In der neuen Heimat war das treue Transportmittel weiterhin wertvoll, etwa beim „Hamstern“, dem Tauschen von Hab und Gut gegen Lebensmittel. So viel Einsatz macht selbst das stabilste Gefährt irgendwann unbrauchbar. Viele dieser hölzernen Helfer von damals gibt es heute nicht mehr. Das Ostpreußische Landesmuseum in Lüneburg verfügt nach eigenen Angaben über nur ein Original, das derzeit aber aus Platzgründen nicht im Ausstellungsbereich über Flucht und Vertreibung aus Ostpreußen zu sehen ist.

Mit der hölzernen Grundkonstruktion aus Pritsche und Leiterwänden damals hat der Bollerwagen heute nur noch wenig zu tun. Mittlerweile ist er gar eine Art Lifestyleobjekt. Manche Modelle kosten bis zu 500 Euro. Günstiger und platzsparender sind Faltkonstruktionen aus Kunststoff. Das Internet hält zudem zahlreiche Ideen für „Upcycling“ und „Tuning“ in Sachen Bollerwagen bereit: Auf der Basis von Achsen, Deichsel und vier Reifen lässt sich ein fahrbarer Untersatz mit Sitzfläche, Schutzdach, Sound- und Lichtanlage zimmern. Der Fantasie sind keine Grenzen gesetzt. Hauptsache, es bollert.
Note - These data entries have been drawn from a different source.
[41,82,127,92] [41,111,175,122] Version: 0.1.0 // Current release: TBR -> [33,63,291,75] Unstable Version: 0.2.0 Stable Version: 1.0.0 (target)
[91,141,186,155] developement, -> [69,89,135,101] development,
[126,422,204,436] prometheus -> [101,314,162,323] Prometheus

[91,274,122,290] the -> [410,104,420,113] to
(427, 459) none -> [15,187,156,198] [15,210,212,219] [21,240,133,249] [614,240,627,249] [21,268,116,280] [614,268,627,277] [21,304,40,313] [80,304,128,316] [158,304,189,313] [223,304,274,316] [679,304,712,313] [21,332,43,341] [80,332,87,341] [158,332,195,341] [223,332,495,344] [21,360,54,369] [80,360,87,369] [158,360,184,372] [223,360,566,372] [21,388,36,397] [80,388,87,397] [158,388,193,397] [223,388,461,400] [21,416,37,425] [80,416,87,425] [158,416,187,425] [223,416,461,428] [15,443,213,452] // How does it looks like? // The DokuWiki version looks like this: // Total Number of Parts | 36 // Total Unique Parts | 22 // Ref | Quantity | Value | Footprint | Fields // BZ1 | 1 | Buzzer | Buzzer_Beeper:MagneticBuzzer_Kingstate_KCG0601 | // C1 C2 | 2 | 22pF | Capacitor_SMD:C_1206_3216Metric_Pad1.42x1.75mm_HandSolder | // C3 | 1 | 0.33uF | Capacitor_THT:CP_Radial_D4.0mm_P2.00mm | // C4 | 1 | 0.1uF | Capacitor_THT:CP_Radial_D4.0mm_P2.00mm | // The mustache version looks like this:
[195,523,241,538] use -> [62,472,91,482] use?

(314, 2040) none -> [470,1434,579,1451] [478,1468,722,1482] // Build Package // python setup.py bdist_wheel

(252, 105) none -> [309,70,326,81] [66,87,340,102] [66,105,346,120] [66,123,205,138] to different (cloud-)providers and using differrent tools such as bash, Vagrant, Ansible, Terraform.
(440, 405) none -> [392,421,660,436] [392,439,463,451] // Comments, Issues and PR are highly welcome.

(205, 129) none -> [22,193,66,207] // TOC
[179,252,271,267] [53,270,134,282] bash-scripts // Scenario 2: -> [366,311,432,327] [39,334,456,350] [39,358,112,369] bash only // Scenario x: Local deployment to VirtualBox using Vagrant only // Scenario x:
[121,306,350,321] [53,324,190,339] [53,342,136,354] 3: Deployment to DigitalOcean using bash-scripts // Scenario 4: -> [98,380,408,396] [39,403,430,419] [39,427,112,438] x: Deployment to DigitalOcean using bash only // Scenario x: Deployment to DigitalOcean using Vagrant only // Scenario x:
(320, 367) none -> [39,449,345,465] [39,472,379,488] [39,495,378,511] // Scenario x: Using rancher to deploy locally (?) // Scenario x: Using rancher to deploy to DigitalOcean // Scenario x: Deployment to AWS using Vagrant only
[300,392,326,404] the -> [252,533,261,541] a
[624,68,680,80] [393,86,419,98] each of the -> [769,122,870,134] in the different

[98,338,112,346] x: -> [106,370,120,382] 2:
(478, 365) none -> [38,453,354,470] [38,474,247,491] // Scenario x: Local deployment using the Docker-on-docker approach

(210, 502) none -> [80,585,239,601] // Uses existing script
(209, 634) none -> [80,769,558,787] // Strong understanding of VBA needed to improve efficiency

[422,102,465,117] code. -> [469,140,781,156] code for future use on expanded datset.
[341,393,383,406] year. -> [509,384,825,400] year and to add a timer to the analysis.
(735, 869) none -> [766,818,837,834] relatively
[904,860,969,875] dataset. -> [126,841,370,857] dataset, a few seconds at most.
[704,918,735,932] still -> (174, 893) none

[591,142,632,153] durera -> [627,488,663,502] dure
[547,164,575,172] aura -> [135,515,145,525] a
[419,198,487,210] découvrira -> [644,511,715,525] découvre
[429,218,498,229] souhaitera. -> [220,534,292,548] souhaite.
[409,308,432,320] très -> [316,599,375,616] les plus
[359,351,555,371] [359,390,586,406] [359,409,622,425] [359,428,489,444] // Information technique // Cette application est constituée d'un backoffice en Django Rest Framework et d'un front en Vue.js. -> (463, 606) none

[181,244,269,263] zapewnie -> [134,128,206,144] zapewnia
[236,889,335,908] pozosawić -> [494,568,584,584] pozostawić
„Flurprozessionen“ zu Himmelfahrt

Der Ausdruck „boller“ leitet sich entweder vom plattdeutschen Wort „Bol“ für alles Runde oder dem Niederländischen „bolder“ ab, was so viel wie poltern bedeutet. Wenn der Wagen über Stock und Stein gezogen wird, kann es in der Tat ziemlich poltern. Möglich, dass auch die Gläubigen im Mittelalter schon einen Bollerwagen dabeihatten, als sie bei den sogenannten „Flurprozessionen“ am Himmelfahrtstag über die Felder zogen. Aus diesem Brauch entwickelten sich im 19. Jahrhundert „Herrenausflüge“ mit bunt geschmückten Wagen, mit denen man von einem Wirtshaus zum nächsten zog - nicht viel anders als die heutigen Zechtouren.